If a thread were temporarily inherited, it could continue executing inside
of the server process until it attempted to return to its parent.  At that
time, the thread would be terminated.  The two major advantages of this
approach over message passing are that no expensive context switching is
needed between client/server threads, and there no need to guess about
how many server threads to have idling inside of the server process; the
right level of multithreading inside of the server process will always
be achieved.

The client process will likely contain references to the parent process'
memory.  So, the client process will need to be zombified until all
inherited threads return.  This would be needed in a shared-memory
message-passing system also (such as JOS).

This is relatively clean when the client dies, but what happens when
the server dies?  In a message-passing system, the client thread would
probably return from its Send() call with an error.  I think that I'm going
to need to implement the semantics of inter-process thread jumping to be
very similar to message passing.

I'm going to need ThreadRemoteProcessCall() and ThreadRemoteProcessReturn()
calls.  Well, I'm kind of going to need these things anyway, to make a
subroutine to a "far" internal memory bank.  These calls will need to
tweak the process information as well, to indicate that a thread of one
process has been inherited by another process.  Note that no Receive()
call is needed since the thread entering the remote process has the effect.

With this, all I need to do is standardize the error-return method from
a ThreadRemoteProcessCall() (for both the mechanism failing or the remote
call failing), and I can simply make a thread return with an error if the
remote process it calls dies while it is doing stuff.  The internal state
of the remote process won't matter in this case, so I can just stop the
thread without worrying about that.

Inside of a process, the usual semaphore mechanism can be used to keep
all threads in line and manage the consistency of the internal state of
the process.

In a multi-computer environment, this type of RPC could also be used
if threads virtually passed from computer to computer by creating a
thread on the remote machine to execute stuff and then killing this
thread when it is done its work, and passing control back and forth to
make it seem as though the local thread executed on the remote machine.
This could be made more efficient if a pool of zombie threads are kept on
the computers for handling these remote requests, to reduce the cost of
constantly creating and destroying threads.  Not that this will help with
far/remote-memory access, though this can be handled if all far-memory
accessing is done in chunks through the kernel, such as in my design.

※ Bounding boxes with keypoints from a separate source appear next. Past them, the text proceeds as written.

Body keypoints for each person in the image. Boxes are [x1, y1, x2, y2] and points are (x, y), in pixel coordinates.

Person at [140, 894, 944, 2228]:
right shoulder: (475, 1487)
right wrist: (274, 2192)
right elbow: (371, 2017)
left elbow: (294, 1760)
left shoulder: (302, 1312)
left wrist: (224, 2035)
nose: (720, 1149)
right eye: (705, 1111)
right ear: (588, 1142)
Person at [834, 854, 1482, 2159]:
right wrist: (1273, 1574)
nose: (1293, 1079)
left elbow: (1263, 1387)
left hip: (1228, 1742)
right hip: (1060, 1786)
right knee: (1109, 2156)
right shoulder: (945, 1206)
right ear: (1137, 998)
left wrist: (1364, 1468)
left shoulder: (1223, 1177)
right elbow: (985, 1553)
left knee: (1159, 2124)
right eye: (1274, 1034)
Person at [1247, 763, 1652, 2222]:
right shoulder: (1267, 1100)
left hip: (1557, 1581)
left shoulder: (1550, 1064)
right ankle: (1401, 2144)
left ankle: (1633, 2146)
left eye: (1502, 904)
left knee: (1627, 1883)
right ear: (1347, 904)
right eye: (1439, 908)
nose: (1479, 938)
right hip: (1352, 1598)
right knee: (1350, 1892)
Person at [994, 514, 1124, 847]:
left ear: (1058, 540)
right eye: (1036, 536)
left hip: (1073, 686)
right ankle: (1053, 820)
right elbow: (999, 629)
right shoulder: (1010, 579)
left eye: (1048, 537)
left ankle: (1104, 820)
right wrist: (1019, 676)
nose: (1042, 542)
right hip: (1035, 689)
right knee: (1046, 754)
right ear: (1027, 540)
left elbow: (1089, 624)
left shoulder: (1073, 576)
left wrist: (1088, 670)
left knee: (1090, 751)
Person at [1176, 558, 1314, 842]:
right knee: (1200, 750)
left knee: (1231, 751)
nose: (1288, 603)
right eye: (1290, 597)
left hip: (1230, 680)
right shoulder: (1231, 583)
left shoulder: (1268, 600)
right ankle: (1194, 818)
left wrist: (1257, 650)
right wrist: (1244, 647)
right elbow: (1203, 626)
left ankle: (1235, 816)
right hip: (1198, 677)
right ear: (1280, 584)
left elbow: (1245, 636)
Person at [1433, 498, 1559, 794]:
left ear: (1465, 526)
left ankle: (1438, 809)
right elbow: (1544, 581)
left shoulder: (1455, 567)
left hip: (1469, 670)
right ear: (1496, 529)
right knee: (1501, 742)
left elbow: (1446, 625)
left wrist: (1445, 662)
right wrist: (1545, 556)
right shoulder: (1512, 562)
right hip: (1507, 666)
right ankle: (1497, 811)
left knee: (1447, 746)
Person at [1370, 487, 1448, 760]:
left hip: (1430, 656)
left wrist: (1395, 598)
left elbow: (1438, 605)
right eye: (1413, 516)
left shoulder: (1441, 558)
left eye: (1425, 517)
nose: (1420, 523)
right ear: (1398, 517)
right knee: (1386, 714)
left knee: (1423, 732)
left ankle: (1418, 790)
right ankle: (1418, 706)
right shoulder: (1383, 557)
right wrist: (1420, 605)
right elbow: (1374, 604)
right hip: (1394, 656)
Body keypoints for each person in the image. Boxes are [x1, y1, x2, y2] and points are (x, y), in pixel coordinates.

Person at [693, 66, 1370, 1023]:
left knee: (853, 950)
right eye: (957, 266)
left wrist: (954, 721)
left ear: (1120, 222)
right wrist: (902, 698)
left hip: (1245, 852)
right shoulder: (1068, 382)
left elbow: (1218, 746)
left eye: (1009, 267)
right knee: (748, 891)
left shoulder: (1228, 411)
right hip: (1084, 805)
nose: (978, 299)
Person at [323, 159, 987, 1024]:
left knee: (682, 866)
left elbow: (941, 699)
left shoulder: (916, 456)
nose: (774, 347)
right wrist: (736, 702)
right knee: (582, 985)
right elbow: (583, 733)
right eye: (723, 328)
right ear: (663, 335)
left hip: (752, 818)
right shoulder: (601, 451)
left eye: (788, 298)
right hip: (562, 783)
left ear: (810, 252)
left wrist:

Here are the pieces of the Operating System that I am envisioning:

Kernel - thread management, far-memory access, interrupts, low-level things
Process Manager - process management, program loading, namespace management
Memory Manager - memory management, byte-oriented dynamic memory

These are similar to many microkernel designs.  One minor thing will
be that these three "processes" will need to be assembled together,
for bootstrapping purposes, since I can't very well dynamically load
either the process manager or the memory manager since they are needed
to perform process loading.

There's also the matter of cleaning up resources in a server process after
a client process dies.  I like the idea in JOS about "connections".  All I
need is a simple call to the process manager for a thread to register its
"home" process(es) as being having open resources on the current process.
Then I need a mechanism for the server process to be notified when the
client dies.  Perhaps I could have a standard server interface for this
and the process manager could commandeer a thread of a dying process
(or make one) and call the entry point of the server.  Should there be
a global one for a process or should info be kept for each open "object"
that a process holds on a server.

Note that in my design, "process", "client", "server", "library", and
"device driver" all refer to the same kind of object: a process.